One limitation of this study is that few had highly pronated feet, so it did not resolve whether highly pronated feet are more prone to injury than neutral feet. Another limitation was mileage run. No breakdown clarifies who ran how far, but during 1 year of follow-up, the 947 runners ran a total of just over 200,000 miles until “injury or censoring.” Nearly 200 were censored, but when they were censored is unclear. All told, it seems these novice runners, on average over the 1-year follow-up, ran only about 5 miles·wk−1. Running injuries are multifactorial and diverse. They vary by gender, age, body weight, prior injury, weekly mileage, training pace, racing habits, and other factors. If you run only 5 miles·wk−1, does it really matter what shoes you buy? Do we need science to protect us from marketing? Maybe runners should just buy the shoes that feel the most comfortable.
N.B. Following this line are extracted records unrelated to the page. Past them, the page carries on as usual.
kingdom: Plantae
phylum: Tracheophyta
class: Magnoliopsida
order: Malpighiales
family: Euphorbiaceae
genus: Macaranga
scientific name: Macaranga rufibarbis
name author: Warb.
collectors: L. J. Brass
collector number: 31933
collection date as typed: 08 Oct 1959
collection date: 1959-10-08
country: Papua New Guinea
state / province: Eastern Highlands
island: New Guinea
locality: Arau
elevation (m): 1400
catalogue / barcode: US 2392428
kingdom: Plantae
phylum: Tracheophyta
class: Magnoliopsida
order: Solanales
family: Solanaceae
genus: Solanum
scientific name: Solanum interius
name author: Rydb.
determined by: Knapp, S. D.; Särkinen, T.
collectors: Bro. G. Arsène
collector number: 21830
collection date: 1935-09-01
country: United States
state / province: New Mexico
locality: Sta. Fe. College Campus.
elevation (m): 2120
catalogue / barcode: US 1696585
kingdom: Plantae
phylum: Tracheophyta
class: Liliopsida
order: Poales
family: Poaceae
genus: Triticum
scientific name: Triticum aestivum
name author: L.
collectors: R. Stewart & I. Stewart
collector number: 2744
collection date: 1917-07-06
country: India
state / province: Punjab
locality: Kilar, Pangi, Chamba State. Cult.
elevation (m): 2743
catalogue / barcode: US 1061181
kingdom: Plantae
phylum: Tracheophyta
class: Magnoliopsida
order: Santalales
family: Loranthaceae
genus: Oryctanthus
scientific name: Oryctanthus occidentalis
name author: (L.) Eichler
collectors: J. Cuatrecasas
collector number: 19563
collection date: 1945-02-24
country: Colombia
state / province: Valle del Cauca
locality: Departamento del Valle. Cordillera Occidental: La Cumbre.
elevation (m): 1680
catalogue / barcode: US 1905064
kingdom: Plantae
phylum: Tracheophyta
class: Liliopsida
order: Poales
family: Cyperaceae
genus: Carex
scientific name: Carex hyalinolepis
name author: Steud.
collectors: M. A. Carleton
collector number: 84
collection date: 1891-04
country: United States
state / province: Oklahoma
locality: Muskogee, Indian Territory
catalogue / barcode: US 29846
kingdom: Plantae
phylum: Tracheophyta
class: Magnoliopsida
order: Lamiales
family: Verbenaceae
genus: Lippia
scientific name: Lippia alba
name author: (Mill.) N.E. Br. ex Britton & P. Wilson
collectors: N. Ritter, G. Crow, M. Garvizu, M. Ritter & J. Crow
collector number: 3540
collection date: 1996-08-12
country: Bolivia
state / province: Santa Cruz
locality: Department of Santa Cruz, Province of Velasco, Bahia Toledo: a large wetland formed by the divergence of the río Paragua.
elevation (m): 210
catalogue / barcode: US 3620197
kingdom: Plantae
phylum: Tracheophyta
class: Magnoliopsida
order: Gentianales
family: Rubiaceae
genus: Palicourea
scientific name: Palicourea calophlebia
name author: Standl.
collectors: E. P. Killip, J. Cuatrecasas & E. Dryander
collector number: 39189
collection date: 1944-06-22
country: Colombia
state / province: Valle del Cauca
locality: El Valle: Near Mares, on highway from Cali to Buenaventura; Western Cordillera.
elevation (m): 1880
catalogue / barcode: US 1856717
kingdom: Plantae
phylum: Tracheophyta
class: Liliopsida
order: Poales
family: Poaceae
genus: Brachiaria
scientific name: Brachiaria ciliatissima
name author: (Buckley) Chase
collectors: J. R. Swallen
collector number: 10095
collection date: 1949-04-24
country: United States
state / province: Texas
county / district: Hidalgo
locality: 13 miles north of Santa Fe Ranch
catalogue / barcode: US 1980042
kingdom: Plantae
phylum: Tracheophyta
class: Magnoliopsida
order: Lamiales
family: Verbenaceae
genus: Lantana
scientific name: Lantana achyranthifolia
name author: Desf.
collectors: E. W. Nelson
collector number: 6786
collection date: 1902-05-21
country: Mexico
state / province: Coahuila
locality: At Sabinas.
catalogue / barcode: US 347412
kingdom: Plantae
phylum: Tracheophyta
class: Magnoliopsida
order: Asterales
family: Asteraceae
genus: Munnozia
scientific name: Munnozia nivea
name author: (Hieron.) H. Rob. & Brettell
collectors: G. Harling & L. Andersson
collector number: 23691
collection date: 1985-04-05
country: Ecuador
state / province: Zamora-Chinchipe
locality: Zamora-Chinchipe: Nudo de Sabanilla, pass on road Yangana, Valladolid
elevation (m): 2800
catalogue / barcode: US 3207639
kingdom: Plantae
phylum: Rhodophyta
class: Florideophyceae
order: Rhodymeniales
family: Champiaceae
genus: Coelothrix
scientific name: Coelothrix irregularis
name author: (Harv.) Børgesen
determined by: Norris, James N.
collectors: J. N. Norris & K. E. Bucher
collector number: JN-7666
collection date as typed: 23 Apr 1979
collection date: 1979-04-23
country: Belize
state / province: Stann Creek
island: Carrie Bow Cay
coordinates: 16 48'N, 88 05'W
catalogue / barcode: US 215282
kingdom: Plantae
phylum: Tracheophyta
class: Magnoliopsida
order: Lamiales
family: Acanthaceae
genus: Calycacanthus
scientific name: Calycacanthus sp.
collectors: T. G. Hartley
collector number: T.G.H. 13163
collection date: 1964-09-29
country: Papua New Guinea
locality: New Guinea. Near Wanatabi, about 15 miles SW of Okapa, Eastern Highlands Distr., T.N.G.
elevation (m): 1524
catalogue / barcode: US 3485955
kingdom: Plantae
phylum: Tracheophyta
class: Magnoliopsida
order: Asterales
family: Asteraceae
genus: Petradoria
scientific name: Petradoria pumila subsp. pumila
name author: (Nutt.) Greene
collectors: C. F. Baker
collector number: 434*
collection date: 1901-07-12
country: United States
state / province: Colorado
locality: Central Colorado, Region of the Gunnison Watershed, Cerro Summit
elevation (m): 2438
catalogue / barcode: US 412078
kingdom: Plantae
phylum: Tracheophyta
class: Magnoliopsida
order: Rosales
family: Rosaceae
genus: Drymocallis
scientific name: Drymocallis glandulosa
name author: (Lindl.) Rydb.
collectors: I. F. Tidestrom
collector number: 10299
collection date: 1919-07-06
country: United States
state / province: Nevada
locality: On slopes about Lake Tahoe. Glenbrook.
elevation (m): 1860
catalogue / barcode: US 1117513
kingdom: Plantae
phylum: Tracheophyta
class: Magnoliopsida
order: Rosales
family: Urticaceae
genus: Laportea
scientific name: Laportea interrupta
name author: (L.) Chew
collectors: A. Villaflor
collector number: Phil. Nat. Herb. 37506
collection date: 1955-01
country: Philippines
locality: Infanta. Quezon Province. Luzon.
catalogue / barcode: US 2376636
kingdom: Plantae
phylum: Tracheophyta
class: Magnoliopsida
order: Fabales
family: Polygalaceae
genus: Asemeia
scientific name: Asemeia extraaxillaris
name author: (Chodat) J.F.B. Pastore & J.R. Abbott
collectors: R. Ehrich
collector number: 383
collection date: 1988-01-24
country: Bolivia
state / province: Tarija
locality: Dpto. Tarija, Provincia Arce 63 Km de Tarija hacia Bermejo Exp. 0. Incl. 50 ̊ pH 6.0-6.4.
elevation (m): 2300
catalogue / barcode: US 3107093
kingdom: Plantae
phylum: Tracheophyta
It Is Not the Heat; It Is the Intensity
When all else is equal, it is harder to sprint a given distance in a given time when it is hot than not. In other words, top performance falls off in the heat. For example, when 8 young men cycled to exhaustion at ambient temperatures of 39°F, 51°F, 69°F, and 87°F, exercise duration was longest (94 min) at 51°F and shortest (52 min) at 87°F (6). Ditto for humidity: When 8 men cycled to exhaustion at 86°F but at different relative humidity (24%, 40%, 60%, or 80%), the exercise time was significantly shorter at the 2 highest relative humidity (10).
You might expect, then, that a soccer game would evoke more rhabdomyolysis on a hot day than a cool day. If so, you would be wrong. In a recent study, 17 semiprofessional soccer players took part in a competitive game on a fairly cool day (70°F) and on a very hot day (109°F). During the games, the average heart rate was similar (158 to 160 beats·min−1), as was dehydration (just <2%), but higher muscle (104.5°F) and core (103°F) temperatures were attained in the “hot” game. In the hot game, however, the players ran 7% less and cut high-intensity running by 26%. As they heated up, they slowed down.
The result? Muscle damage was milder after the hot game. Rises in plasma myoglobin and serum creatine kinase were generally modest, but lesser after the hot game. And recovery of sprint performance was faster (back to baseline in 24 h) after the hot game. So in the hot game, compared to the more intense “cool” game, muscles got hotter but had less damage, and players got hotter but had faster recovery (14).
The moral? The toll can be from intensity more than heat. This applies to recent outbreaks of team rhabdomyolysis in sports. A section on rhabdomyolysis will be in the next National Collegiate Athletic Association (NCAA) Sports Medicine Handbook. It also applies to death from exertional sickling in athletes and soldiers with sickle cell trait (4,15).